The runaway romance between co-stars Russell Crowe (who plays a hostage negotiator) and Meg Ryan (as the woman whose husband is kidnapped) has all but hijacked the drama as far as the media is concerned. But Hackford and his actors have been loath to talk about the love affair, just as they've been reluctant to comment about the accidental death in April of co-star David Morse's stand-in.
After working side by side with Ryan and Crowe in those steamy Ecuadorean jungles, Hackford and Morse (who plays Ryan's husband) said they didn't realize what was up. Not until shooting moved to London — and those tabloids first began spreading the news of the affair — did the Proof crew get the facts.
"They were incredibly professional and they were discreet," says Hackford of his leads. Co-star David Caruso agrees: "What I was aware of was two people digging into the material and allowing the chemistry to happen."
'People Literally Being Carried Off the Mountain' Filming Proof of Life "was no Cole Porter cocktail party," Hackford says. The director insisted on filming Proof on location in the rugged Andes mountains — making it the first Hollywood movie to film there. "Taylor is very interested in authenticity. We probably could have filmed in Central Park, but he wanted the location to be a rough one," says Caruso.

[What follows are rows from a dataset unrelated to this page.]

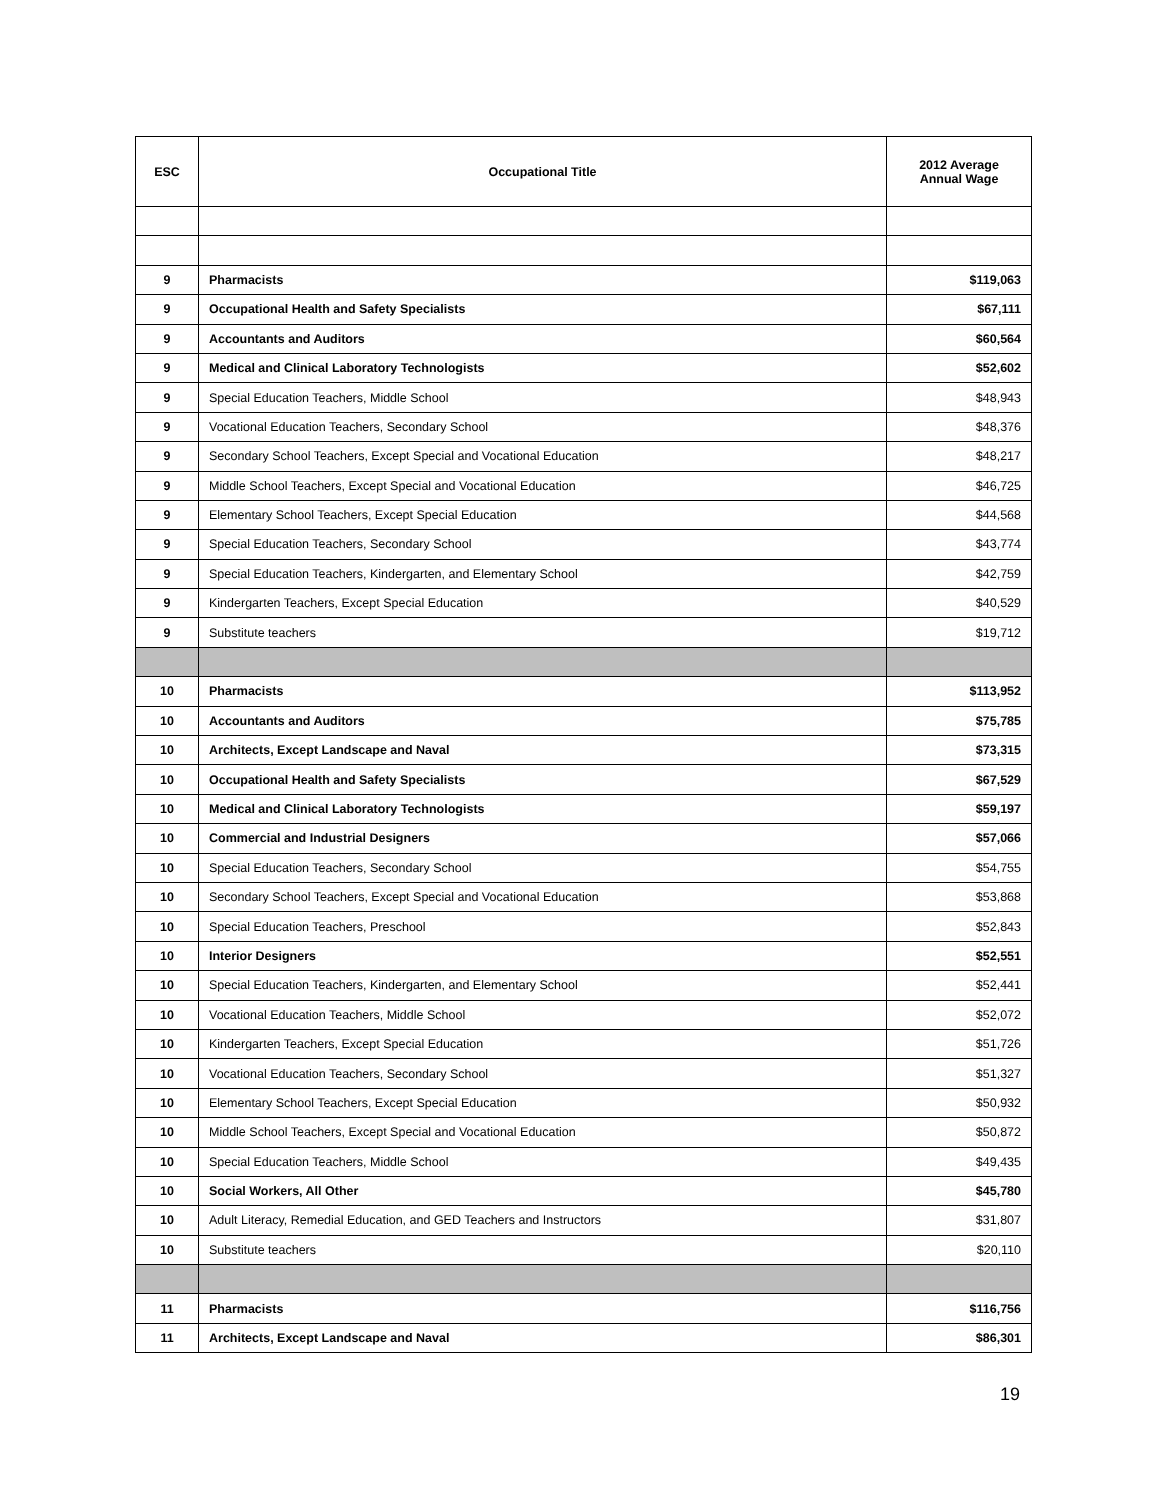| ESC | Occupational Title | 2012 Average Annual Wage |
| --- | --- | --- |
| 9 | Pharmacists | $119,063 |
| 9 | Occupational Health and Safety Specialists | $67,111 |
| 9 | Accountants and Auditors | $60,564 |
| 9 | Medical and Clinical Laboratory Technologists | $52,602 |
| 9 | Special Education Teachers, Middle School | $48,943 |
| 9 | Vocational Education Teachers, Secondary School | $48,376 |
| 9 | Secondary School Teachers, Except Special and Vocational Education | $48,217 |
| 9 | Middle School Teachers, Except Special and Vocational Education | $46,725 |
| 9 | Elementary School Teachers, Except Special Education | $44,568 |
| 9 | Special Education Teachers, Secondary School | $43,774 |
| 9 | Special Education Teachers, Kindergarten, and Elementary School | $42,759 |
| 9 | Kindergarten Teachers, Except Special Education | $40,529 |
| 9 | Substitute teachers | $19,712 |
| 10 | Pharmacists | $113,952 |
| 10 | Accountants and Auditors | $75,785 |
| 10 | Architects, Except Landscape and Naval | $73,315 |
| 10 | Occupational Health and Safety Specialists | $67,529 |
| 10 | Medical and Clinical Laboratory Technologists | $59,197 |
| 10 | Commercial and Industrial Designers | $57,066 |
| 10 | Special Education Teachers, Secondary School | $54,755 |
| 10 | Secondary School Teachers, Except Special and Vocational Education | $53,868 |
| 10 | Special Education Teachers, Preschool | $52,843 |
| 10 | Interior Designers | $52,551 |
| 10 | Special Education Teachers, Kindergarten, and Elementary School | $52,441 |
| 10 | Vocational Education Teachers, Middle School | $52,072 |
| 10 | Kindergarten Teachers, Except Special Education | $51,726 |
| 10 | Vocational Education Teachers, Secondary School | $51,327 |
| 10 | Elementary School Teachers, Except Special Education | $50,932 |
| 10 | Middle School Teachers, Except Special and Vocational Education | $50,872 |
| 10 | Special Education Teachers, Middle School | $49,435 |
| 10 | Social Workers, All Other | $45,780 |
| 10 | Adult Literacy, Remedial Education, and GED Teachers and Instructors | $31,807 |
| 10 | Substitute teachers | $20,110 |
| 11 | Pharmacists | $116,756 |
| 11 | Architects, Except Landscape and Naval | $86,301 |
19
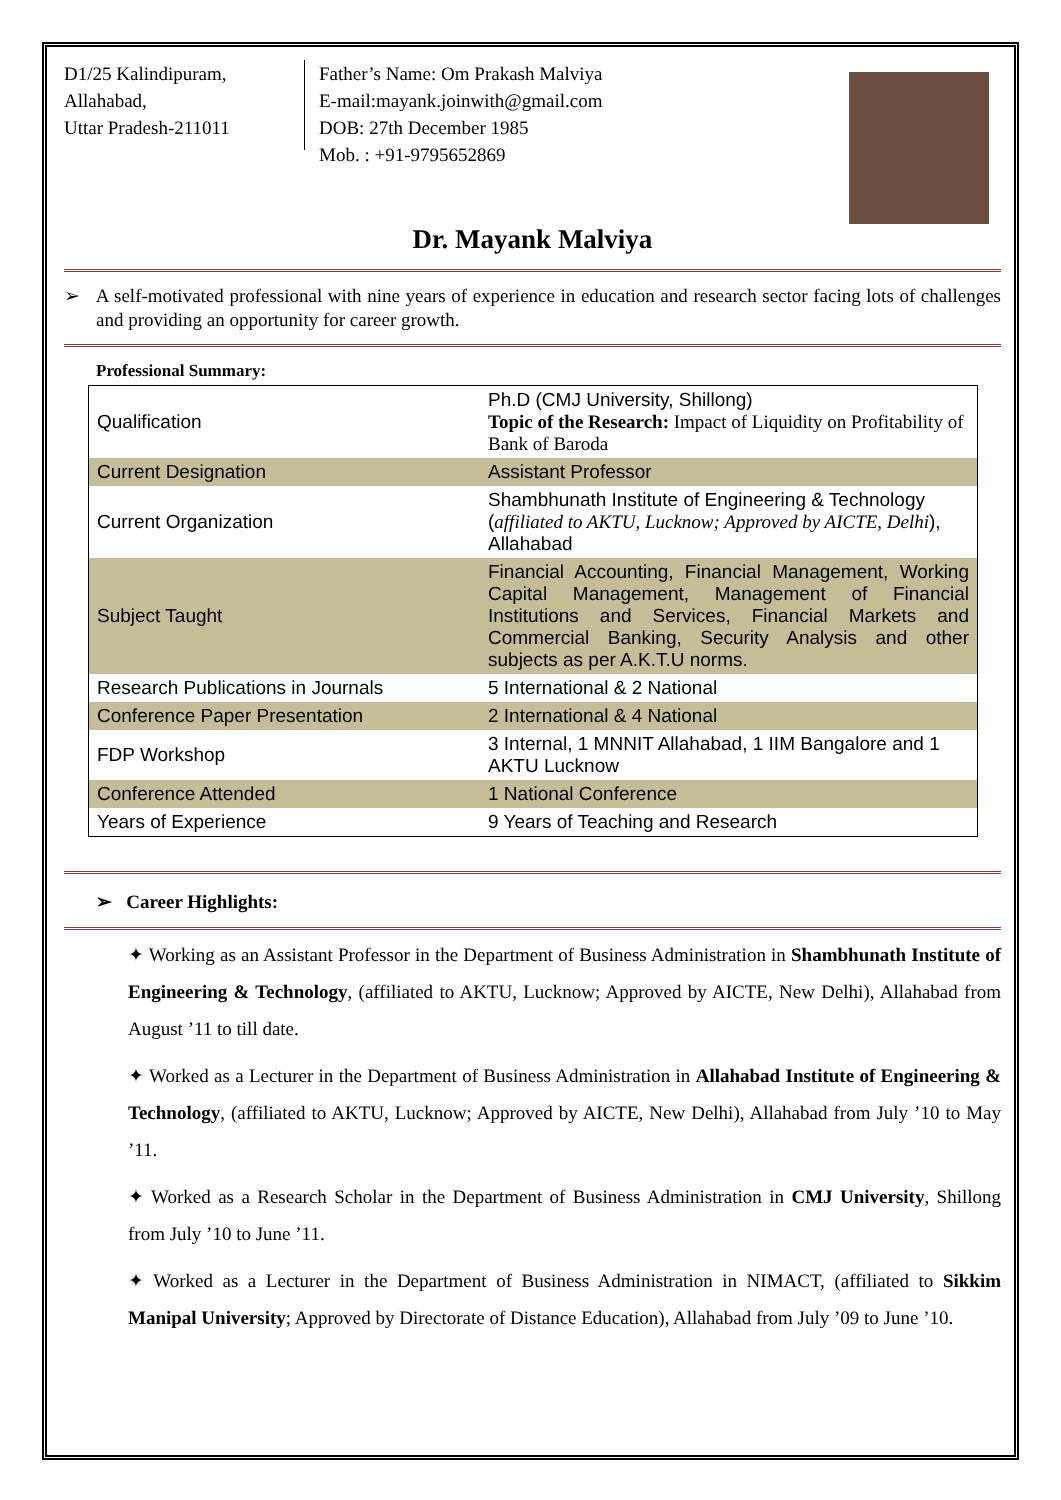D1/25 Kalindipuram,
Allahabad,
Uttar Pradesh-211011
Father’s Name: Om Prakash Malviya
E-mail:mayank.joinwith@gmail.com
DOB: 27th December 1985
Mob. : +91-9795652869
Dr. Mayank Malviya
➢ A self-motivated professional with nine years of experience in education and research sector facing lots of challenges and providing an opportunity for career growth.
Professional Summary:
| Qualification | Ph.D (CMJ University, Shillong) Topic of the Research: Impact of Liquidity on Profitability of Bank of Baroda |
| Current Designation | Assistant Professor |
| Current Organization | Shambhunath Institute of Engineering & Technology ( affiliated to AKTU, Lucknow; Approved by AICTE, Delhi ), Allahabad |
| Subject Taught | Financial Accounting, Financial Management, Working Capital Management, Management of Financial Institutions and Services, Financial Markets and Commercial Banking, Security Analysis and other subjects as per A.K.T.U norms. |
| Research Publications in Journals | 5 International & 2 National |
| Conference Paper Presentation | 2 International & 4 National |
| FDP Workshop | 3 Internal, 1 MNNIT Allahabad, 1 IIM Bangalore and 1 AKTU Lucknow |
| Conference Attended | 1 National Conference |
| Years of Experience | 9 Years of Teaching and Research |
➢ Career Highlights:
✦ Working as an Assistant Professor in the Department of Business Administration in Shambhunath Institute of Engineering & Technology, (affiliated to AKTU, Lucknow; Approved by AICTE, New Delhi), Allahabad from August ’11 to till date.
✦ Worked as a Lecturer in the Department of Business Administration in Allahabad Institute of Engineering & Technology, (affiliated to AKTU, Lucknow; Approved by AICTE, New Delhi), Allahabad from July ’10 to May ’11.
✦ Worked as a Research Scholar in the Department of Business Administration in CMJ University, Shillong from July ’10 to June ’11.
✦ Worked as a Lecturer in the Department of Business Administration in NIMACT, (affiliated to Sikkim Manipal University; Approved by Directorate of Distance Education), Allahabad from July ’09 to June ’10.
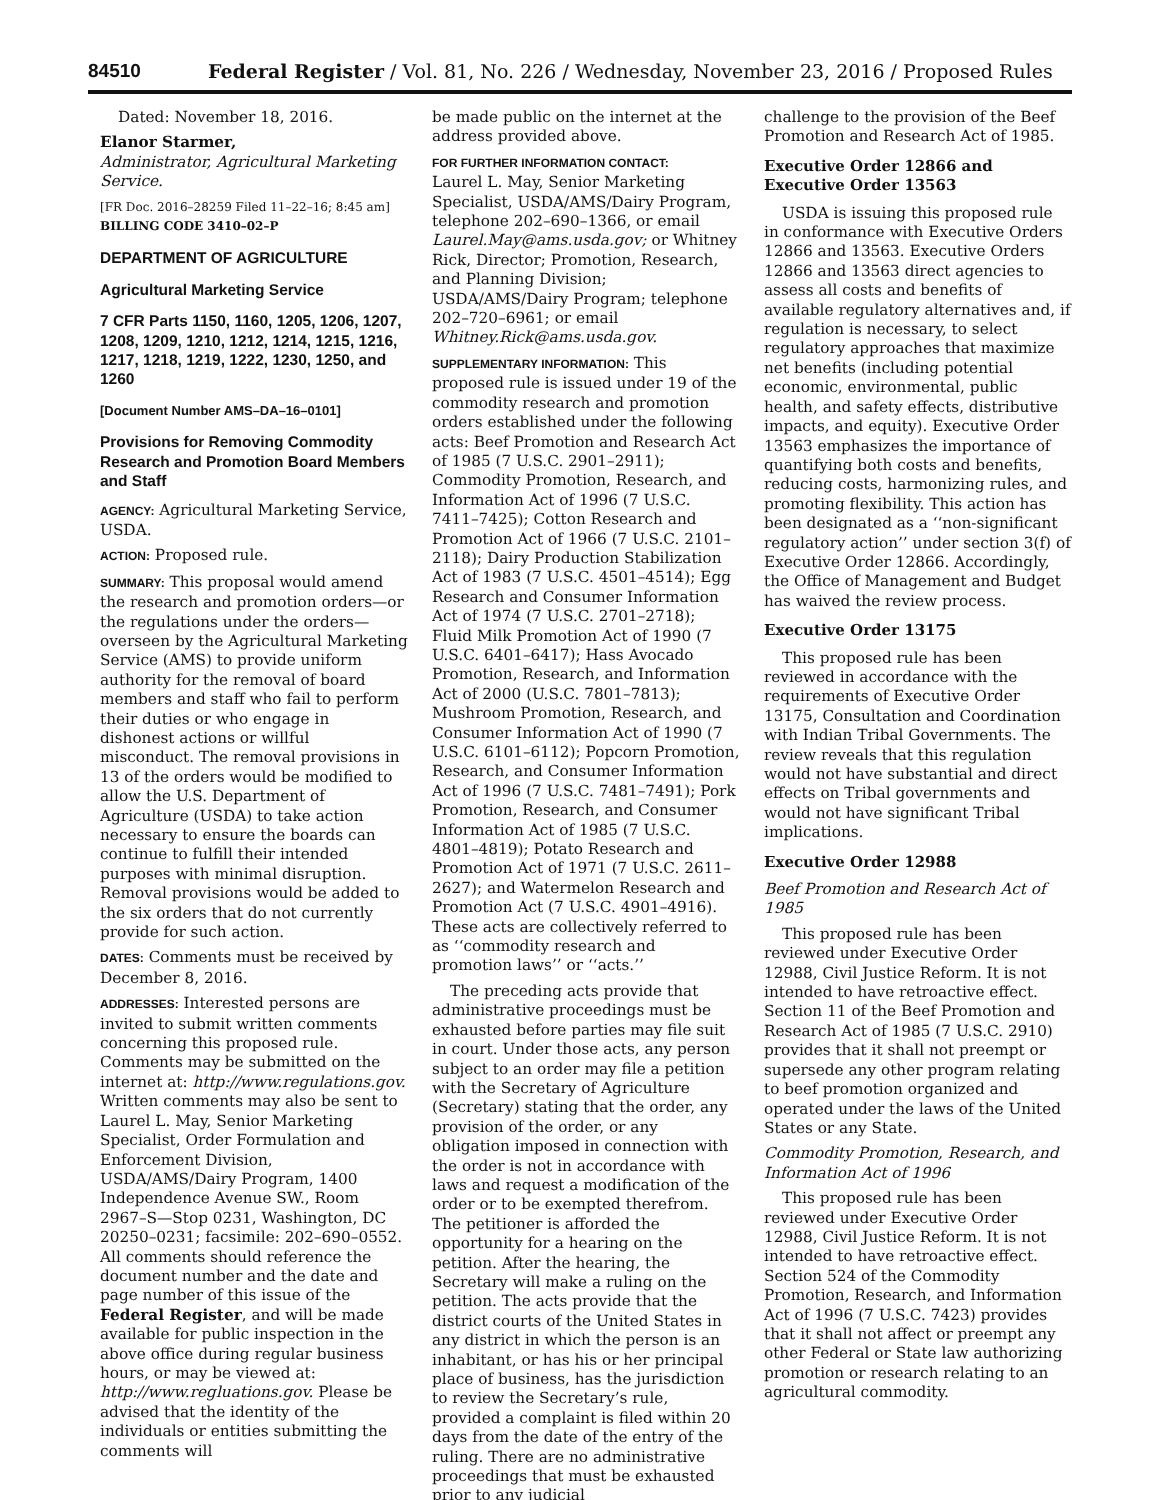84510 Federal Register / Vol. 81, No. 226 / Wednesday, November 23, 2016 / Proposed Rules
Dated: November 18, 2016.
Elanor Starmer,
Administrator, Agricultural Marketing Service.
[FR Doc. 2016–28259 Filed 11–22–16; 8:45 am]
BILLING CODE 3410–02–P
DEPARTMENT OF AGRICULTURE
Agricultural Marketing Service
7 CFR Parts 1150, 1160, 1205, 1206, 1207, 1208, 1209, 1210, 1212, 1214, 1215, 1216, 1217, 1218, 1219, 1222, 1230, 1250, and 1260
[Document Number AMS–DA–16–0101]
Provisions for Removing Commodity Research and Promotion Board Members and Staff
AGENCY: Agricultural Marketing Service, USDA.
ACTION: Proposed rule.
SUMMARY: This proposal would amend the research and promotion orders—or the regulations under the orders—overseen by the Agricultural Marketing Service (AMS) to provide uniform authority for the removal of board members and staff who fail to perform their duties or who engage in dishonest actions or willful misconduct. The removal provisions in 13 of the orders would be modified to allow the U.S. Department of Agriculture (USDA) to take action necessary to ensure the boards can continue to fulfill their intended purposes with minimal disruption. Removal provisions would be added to the six orders that do not currently provide for such action.
DATES: Comments must be received by December 8, 2016.
ADDRESSES: Interested persons are invited to submit written comments concerning this proposed rule. Comments may be submitted on the internet at: http://www.regulations.gov. Written comments may also be sent to Laurel L. May, Senior Marketing Specialist, Order Formulation and Enforcement Division, USDA/AMS/Dairy Program, 1400 Independence Avenue SW., Room 2967–S—Stop 0231, Washington, DC 20250–0231; facsimile: 202–690–0552. All comments should reference the document number and the date and page number of this issue of the Federal Register, and will be made available for public inspection in the above office during regular business hours, or may be viewed at: http://www.regluations.gov. Please be advised that the identity of the individuals or entities submitting the comments will
be made public on the internet at the address provided above.
FOR FURTHER INFORMATION CONTACT:
Laurel L. May, Senior Marketing Specialist, USDA/AMS/Dairy Program, telephone 202–690–1366, or email Laurel.May@ams.usda.gov; or Whitney Rick, Director; Promotion, Research, and Planning Division; USDA/AMS/Dairy Program; telephone 202–720–6961; or email Whitney.Rick@ams.usda.gov.
SUPPLEMENTARY INFORMATION: This proposed rule is issued under 19 of the commodity research and promotion orders established under the following acts: Beef Promotion and Research Act of 1985 (7 U.S.C. 2901–2911); Commodity Promotion, Research, and Information Act of 1996 (7 U.S.C. 7411–7425); Cotton Research and Promotion Act of 1966 (7 U.S.C. 2101–2118); Dairy Production Stabilization Act of 1983 (7 U.S.C. 4501–4514); Egg Research and Consumer Information Act of 1974 (7 U.S.C. 2701–2718); Fluid Milk Promotion Act of 1990 (7 U.S.C. 6401–6417); Hass Avocado Promotion, Research, and Information Act of 2000 (U.S.C. 7801–7813); Mushroom Promotion, Research, and Consumer Information Act of 1990 (7 U.S.C. 6101–6112); Popcorn Promotion, Research, and Consumer Information Act of 1996 (7 U.S.C. 7481–7491); Pork Promotion, Research, and Consumer Information Act of 1985 (7 U.S.C. 4801–4819); Potato Research and Promotion Act of 1971 (7 U.S.C. 2611–2627); and Watermelon Research and Promotion Act (7 U.S.C. 4901–4916). These acts are collectively referred to as ‘‘commodity research and promotion laws’’ or ‘‘acts.’’
The preceding acts provide that administrative proceedings must be exhausted before parties may file suit in court. Under those acts, any person subject to an order may file a petition with the Secretary of Agriculture (Secretary) stating that the order, any provision of the order, or any obligation imposed in connection with the order is not in accordance with laws and request a modification of the order or to be exempted therefrom. The petitioner is afforded the opportunity for a hearing on the petition. After the hearing, the Secretary will make a ruling on the petition. The acts provide that the district courts of the United States in any district in which the person is an inhabitant, or has his or her principal place of business, has the jurisdiction to review the Secretary’s rule, provided a complaint is filed within 20 days from the date of the entry of the ruling. There are no administrative proceedings that must be exhausted prior to any judicial
challenge to the provision of the Beef Promotion and Research Act of 1985.
Executive Order 12866 and Executive Order 13563
USDA is issuing this proposed rule in conformance with Executive Orders 12866 and 13563. Executive Orders 12866 and 13563 direct agencies to assess all costs and benefits of available regulatory alternatives and, if regulation is necessary, to select regulatory approaches that maximize net benefits (including potential economic, environmental, public health, and safety effects, distributive impacts, and equity). Executive Order 13563 emphasizes the importance of quantifying both costs and benefits, reducing costs, harmonizing rules, and promoting flexibility. This action has been designated as a ‘‘non-significant regulatory action’’ under section 3(f) of Executive Order 12866. Accordingly, the Office of Management and Budget has waived the review process.
Executive Order 13175
This proposed rule has been reviewed in accordance with the requirements of Executive Order 13175, Consultation and Coordination with Indian Tribal Governments. The review reveals that this regulation would not have substantial and direct effects on Tribal governments and would not have significant Tribal implications.
Executive Order 12988
Beef Promotion and Research Act of 1985
This proposed rule has been reviewed under Executive Order 12988, Civil Justice Reform. It is not intended to have retroactive effect. Section 11 of the Beef Promotion and Research Act of 1985 (7 U.S.C. 2910) provides that it shall not preempt or supersede any other program relating to beef promotion organized and operated under the laws of the United States or any State.
Commodity Promotion, Research, and Information Act of 1996
This proposed rule has been reviewed under Executive Order 12988, Civil Justice Reform. It is not intended to have retroactive effect. Section 524 of the Commodity Promotion, Research, and Information Act of 1996 (7 U.S.C. 7423) provides that it shall not affect or preempt any other Federal or State law authorizing promotion or research relating to an agricultural commodity.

Morse admits that his role, that of an American businessman abducted by terrorists in fictional South American country Tecal, was rough. "Months and months … it wears you down, shooting at 14,000 feet for 14 hours a day." Morse lost 25 pounds to realistically portray a man wasting away, and was going for 40 pounds until his doctor told the 6-foot-plus actor it was too much, too fast.
"Every day, filming was a challenge, with people literally being carried off the mountain on stretchers, collapsing [due to lack of oxygen]," but there was one day that really took the cake. "[Hackford] lost it one day really badly," says Morse. "He lost it at me and he lost it at some of the girls who had never acted before, he lost it with the crew, he just lost it with everybody.
"Everything was going wrong. He was so out of control of the environment. He'd scouted this one location a month before and it had the greatest view in the world, and when we got there, it was snowing and we never saw it. It could have been Los Angeles, it could have been anywhere."
Hackford was also having trouble getting one of the actresses to slap another actor playing a terrorist, and, with precious daylight and his magnificent shot fading, the director decided to show how her how to do a movie slap.
"She just didn't understand," says Hackford, who says he gave the actress a light slap to show her what he had in mind. As for the disappearing view, it magically made it into the film — even though no one on location could see it — thanks to an optical fog filter the director of photography produced.
After "losing it," Hackford apologized to one and all, which Morse says "makes him the real commander.
"He sees himself as a commander, essentially of a huge ship … and he really chose to do this in difficult circumstances. In some ways, that came back to bite him, but it adds to the quality of the film, which is what he wanted," says Morse.
Proof of Life opens in theaters today.